Riverhead Town officials have filed an Article 78

Riverhead Town officials have filed an Article 78 motion against the state Department of Environmental Conservation and Southampton-based CMA Mine LLC, which seeks to build an 8.5-acre lake to a maximum depth of 89 feet below groundwater.     Credit: Randee Daddona

Riverhead officials have filed a lawsuit accusing the New York State Department of Environmental Conservation of failing to check with them on whether mining was prohibited at a proposed site for a sand mine expansion project in Calverton.

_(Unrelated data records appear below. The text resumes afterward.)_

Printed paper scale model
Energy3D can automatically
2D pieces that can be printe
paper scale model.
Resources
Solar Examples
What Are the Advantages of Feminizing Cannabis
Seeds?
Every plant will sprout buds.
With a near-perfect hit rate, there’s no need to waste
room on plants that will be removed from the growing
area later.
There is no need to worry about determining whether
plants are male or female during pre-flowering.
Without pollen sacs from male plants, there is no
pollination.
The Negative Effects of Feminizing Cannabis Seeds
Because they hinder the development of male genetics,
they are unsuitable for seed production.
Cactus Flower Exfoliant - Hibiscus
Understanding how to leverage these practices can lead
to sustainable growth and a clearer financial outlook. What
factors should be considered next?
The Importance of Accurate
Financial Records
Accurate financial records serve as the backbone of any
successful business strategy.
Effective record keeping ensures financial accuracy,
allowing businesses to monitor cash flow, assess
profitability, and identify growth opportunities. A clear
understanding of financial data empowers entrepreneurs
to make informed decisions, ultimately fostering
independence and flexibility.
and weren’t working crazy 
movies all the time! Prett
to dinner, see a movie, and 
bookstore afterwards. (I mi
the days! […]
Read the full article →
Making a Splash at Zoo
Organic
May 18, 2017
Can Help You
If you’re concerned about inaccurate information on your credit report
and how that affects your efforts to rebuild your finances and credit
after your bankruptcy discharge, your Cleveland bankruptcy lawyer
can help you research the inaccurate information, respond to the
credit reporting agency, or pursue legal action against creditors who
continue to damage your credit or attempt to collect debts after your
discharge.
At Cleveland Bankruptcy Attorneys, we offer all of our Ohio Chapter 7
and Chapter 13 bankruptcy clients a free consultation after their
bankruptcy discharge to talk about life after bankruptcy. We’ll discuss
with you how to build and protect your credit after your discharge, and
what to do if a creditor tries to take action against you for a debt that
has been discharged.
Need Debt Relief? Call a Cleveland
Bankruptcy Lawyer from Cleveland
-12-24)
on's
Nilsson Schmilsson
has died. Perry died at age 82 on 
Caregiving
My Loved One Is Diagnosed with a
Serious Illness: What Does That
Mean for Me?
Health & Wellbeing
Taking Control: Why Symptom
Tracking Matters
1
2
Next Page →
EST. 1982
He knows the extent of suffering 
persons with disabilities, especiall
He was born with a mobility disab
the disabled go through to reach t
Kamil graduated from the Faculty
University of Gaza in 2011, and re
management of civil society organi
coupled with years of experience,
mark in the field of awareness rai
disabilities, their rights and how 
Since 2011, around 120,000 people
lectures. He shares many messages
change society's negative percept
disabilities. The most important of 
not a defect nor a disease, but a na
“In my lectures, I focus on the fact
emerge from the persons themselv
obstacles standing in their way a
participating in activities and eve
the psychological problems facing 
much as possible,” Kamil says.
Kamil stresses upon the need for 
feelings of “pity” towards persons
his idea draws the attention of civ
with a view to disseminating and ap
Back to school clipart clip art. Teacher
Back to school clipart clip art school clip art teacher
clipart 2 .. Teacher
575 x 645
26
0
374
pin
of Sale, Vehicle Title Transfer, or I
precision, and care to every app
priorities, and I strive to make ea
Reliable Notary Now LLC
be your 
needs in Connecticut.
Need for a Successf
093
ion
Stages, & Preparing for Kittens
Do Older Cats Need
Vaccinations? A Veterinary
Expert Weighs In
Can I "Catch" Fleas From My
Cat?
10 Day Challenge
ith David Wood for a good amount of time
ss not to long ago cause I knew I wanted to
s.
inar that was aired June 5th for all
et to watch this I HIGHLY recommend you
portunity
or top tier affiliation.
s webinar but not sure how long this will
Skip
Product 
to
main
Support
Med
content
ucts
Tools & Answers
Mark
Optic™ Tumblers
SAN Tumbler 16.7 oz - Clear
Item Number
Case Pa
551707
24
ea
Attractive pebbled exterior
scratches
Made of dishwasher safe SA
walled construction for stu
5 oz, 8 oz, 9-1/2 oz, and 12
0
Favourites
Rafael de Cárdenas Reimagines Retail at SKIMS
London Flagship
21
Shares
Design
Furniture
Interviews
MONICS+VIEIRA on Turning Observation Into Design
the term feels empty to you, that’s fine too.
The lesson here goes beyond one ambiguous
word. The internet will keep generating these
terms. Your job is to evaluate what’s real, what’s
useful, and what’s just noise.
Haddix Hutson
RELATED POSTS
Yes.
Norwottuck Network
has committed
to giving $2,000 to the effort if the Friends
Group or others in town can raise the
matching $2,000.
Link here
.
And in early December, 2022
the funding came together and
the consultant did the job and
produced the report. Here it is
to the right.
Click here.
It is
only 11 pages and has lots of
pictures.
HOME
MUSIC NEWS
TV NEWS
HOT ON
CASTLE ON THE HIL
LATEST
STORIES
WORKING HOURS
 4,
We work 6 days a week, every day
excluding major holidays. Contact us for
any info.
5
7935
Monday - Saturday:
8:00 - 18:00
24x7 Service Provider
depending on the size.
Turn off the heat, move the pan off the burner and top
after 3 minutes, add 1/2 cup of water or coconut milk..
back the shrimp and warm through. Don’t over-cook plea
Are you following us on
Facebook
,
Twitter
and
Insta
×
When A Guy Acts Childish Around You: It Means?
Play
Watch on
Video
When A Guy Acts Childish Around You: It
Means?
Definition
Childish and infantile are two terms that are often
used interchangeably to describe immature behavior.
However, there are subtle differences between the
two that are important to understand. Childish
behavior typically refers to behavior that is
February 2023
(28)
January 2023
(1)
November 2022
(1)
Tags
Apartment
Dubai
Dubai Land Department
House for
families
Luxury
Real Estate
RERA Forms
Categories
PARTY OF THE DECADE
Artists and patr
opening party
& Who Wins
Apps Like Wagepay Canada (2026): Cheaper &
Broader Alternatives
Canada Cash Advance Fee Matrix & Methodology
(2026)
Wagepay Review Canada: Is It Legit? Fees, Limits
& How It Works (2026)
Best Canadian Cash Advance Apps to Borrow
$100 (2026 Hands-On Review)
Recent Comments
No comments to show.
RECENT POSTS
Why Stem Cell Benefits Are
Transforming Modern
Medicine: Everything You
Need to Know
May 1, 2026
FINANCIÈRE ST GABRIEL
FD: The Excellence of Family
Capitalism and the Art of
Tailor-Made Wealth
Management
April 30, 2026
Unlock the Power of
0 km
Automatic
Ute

The town filed an Article 78 motion on Jan. 26 in state Supreme Court against the DEC and CMA Mine LLC, the Southampton-based company that applied for a mining modification permit in February 2019 to build an 8.5-acre lake to a maximum depth of 89 feet below groundwater at a mine at the corner of Youngs and Osborne avenues.

Riverhead Supervisor Yvette Aguiar said Tuesday that after the DEC was granted lead agency status on the project in July 2020 — allowing the agency to determine whether the proposed lake would cause any negative environmental, traffic or community impacts — that the DEC was to ensure the town board that any concerns its members had regarding potential impacts of the sand mine expansion project "were given due consideration."

In the lawsuit, the town stated that Riverhead officials felt the mine expansion into and through groundwater had "the potential to cause or exacerbate contamination from toxic organic compounds, nutrients, salts and other pollutants."

When the DEC in September issued the project a negative SEQRA declaration — which found no negative environmental impacts — without notifying the town beforehand or during the process , Aguiar said the town took legal action so the negative declaration could be reversed.

"I find the duties and responsibilities of the DEC conflicting," Aguiar said Tuesday. "The DEC is charged with protecting our water supply, and at the same time, supports land mining. There is a sheer conflict in this regard. We also need to ensure we maintain clean and safe water, while protecting our aquifers from damage."

The town wants "a proper review and issuance of a positive declaration" and that no further processing of the application occurs until the agency complies with New York State environmental laws mandating that the DEC checks with Riverhead first to determine whether the town’s zoning laws allow such mining at the Calverton site, Aguiar said.

DEC spokeswoman Aphrodite Montalvo said in a statement Tuesday that while the agency could not comment on pending litigation that it followed "rigorous environmental reviews of sand mining proposals" and provided "strict oversight of operations."